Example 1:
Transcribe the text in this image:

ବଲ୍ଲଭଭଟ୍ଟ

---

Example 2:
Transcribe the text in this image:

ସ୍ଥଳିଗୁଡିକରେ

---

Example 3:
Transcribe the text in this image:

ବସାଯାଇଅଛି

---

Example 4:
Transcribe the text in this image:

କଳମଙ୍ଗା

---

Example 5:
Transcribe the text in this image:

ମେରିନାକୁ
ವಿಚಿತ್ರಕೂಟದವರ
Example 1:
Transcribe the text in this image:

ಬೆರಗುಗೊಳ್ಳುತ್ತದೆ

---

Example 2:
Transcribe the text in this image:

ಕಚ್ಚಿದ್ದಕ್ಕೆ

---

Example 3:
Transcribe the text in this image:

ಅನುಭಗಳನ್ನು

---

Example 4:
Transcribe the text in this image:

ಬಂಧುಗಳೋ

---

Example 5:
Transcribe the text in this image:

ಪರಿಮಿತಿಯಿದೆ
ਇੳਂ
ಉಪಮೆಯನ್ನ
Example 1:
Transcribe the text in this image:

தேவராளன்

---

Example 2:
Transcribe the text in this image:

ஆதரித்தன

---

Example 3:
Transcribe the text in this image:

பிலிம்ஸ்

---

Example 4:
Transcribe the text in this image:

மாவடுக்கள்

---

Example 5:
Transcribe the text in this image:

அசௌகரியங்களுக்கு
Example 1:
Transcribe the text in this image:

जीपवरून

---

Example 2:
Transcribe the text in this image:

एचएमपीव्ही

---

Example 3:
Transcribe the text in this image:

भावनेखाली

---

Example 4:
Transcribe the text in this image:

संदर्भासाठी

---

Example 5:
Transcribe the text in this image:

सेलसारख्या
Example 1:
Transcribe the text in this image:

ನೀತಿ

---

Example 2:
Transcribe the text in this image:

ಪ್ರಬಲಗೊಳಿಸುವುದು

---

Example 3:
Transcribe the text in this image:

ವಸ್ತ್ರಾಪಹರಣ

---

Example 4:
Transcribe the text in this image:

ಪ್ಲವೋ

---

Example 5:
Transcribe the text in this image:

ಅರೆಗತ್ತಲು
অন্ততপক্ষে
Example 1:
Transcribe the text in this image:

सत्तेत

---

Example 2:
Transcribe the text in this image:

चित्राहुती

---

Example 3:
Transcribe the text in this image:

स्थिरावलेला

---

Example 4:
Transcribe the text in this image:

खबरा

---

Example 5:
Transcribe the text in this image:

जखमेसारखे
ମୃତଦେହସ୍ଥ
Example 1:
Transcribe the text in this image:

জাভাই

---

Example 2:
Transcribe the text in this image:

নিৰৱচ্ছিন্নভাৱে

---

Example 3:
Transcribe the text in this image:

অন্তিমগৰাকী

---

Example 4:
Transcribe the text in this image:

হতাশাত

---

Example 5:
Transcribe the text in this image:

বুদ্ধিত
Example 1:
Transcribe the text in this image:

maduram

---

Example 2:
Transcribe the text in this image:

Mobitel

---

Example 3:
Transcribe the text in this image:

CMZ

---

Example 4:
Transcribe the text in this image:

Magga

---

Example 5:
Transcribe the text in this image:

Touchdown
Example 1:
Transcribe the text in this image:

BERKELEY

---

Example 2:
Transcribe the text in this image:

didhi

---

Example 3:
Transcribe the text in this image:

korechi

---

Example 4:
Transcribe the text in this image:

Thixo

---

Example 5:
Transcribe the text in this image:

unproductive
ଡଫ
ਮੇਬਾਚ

*-*-*

WHAT YOU NEED TO DO >> Could you return every record above exactly as written?

TASK RESULT >>
Example 1:
Transcribe the text in this image:

ବଲ୍ଲଭଭଟ୍ଟ

---

Example 2:
Transcribe the text in this image:

ସ୍ଥଳିଗୁଡିକରେ

---

Example 3:
Transcribe the text in this image:

ବସାଯାଇଅଛି

---

Example 4:
Transcribe the text in this image:

କଳମଙ୍ଗା

---

Example 5:
Transcribe the text in this image:

ମେରିନାକୁ
ವಿಚಿತ್ರಕೂಟದವರ
Example 1:
Transcribe the text in this image:

ಬೆರಗುಗೊಳ್ಳುತ್ತದೆ

---

Example 2:
Transcribe the text in this image:

ಕಚ್ಚಿದ್ದಕ್ಕೆ

---

Example 3:
Transcribe the text in this image:

ಅನುಭಗಳನ್ನು

---

Example 4:
Transcribe the text in this image:

ಬಂಧುಗಳೋ

---

Example 5:
Transcribe the text in this image:

ಪರಿಮಿತಿಯಿದೆ
ਇੳਂ
ಉಪಮೆಯನ್ನ
Example 1:
Transcribe the text in this image:

தேவராளன்

---

Example 2:
Transcribe the text in this image:

ஆதரித்தன

---

Example 3:
Transcribe the text in this image:

பிலிம்ஸ்

---

Example 4:
Transcribe the text in this image:

மாவடுக்கள்

---

Example 5:
Transcribe the text in this image:

அசௌகரியங்களுக்கு
Example 1:
Transcribe the text in this image:

जीपवरून

---

Example 2:
Transcribe the text in this image:

एचएमपीव्ही

---

Example 3:
Transcribe the text in this image:

भावनेखाली

---

Example 4:
Transcribe the text in this image:

संदर्भासाठी

---

Example 5:
Transcribe the text in this image:

सेलसारख्या
Example 1:
Transcribe the text in this image:

ನೀತಿ

---

Example 2:
Transcribe the text in this image:

ಪ್ರಬಲಗೊಳಿಸುವುದು

---

Example 3:
Transcribe the text in this image:

ವಸ್ತ್ರಾಪಹರಣ

---

Example 4:
Transcribe the text in this image:

ಪ್ಲವೋ

---

Example 5:
Transcribe the text in this image:

ಅರೆಗತ್ತಲು
অন্ততপক্ষে
Example 1:
Transcribe the text in this image:

सत्तेत

---

Example 2:
Transcribe the text in this image:

चित्राहुती

---

Example 3:
Transcribe the text in this image:

स्थिरावलेला

---

Example 4:
Transcribe the text in this image:

खबरा

---

Example 5:
Transcribe the text in this image:

जखमेसारखे
ମୃତଦେହସ୍ଥ
Example 1:
Transcribe the text in this image:

জাভাই

---

Example 2:
Transcribe the text in this image:

নিৰৱচ্ছিন্নভাৱে

---

Example 3:
Transcribe the text in this image:

অন্তিমগৰাকী

---

Example 4:
Transcribe the text in this image:

হতাশাত

---

Example 5:
Transcribe the text in this image:

বুদ্ধিত
Example 1:
Transcribe the text in this image:

maduram

---

Example 2:
Transcribe the text in this image:

Mobitel

---

Example 3:
Transcribe the text in this image:

CMZ

---

Example 4:
Transcribe the text in this image:

Magga

---

Example 5:
Transcribe the text in this image:

Touchdown
Example 1:
Transcribe the text in this image:

BERKELEY

---

Example 2:
Transcribe the text in this image:

didhi

---

Example 3:
Transcribe the text in this image:

korechi

---

Example 4:
Transcribe the text in this image:

Thixo

---

Example 5:
Transcribe the text in this image:

unproductive
ଡଫ
ਮੇਬਾਚ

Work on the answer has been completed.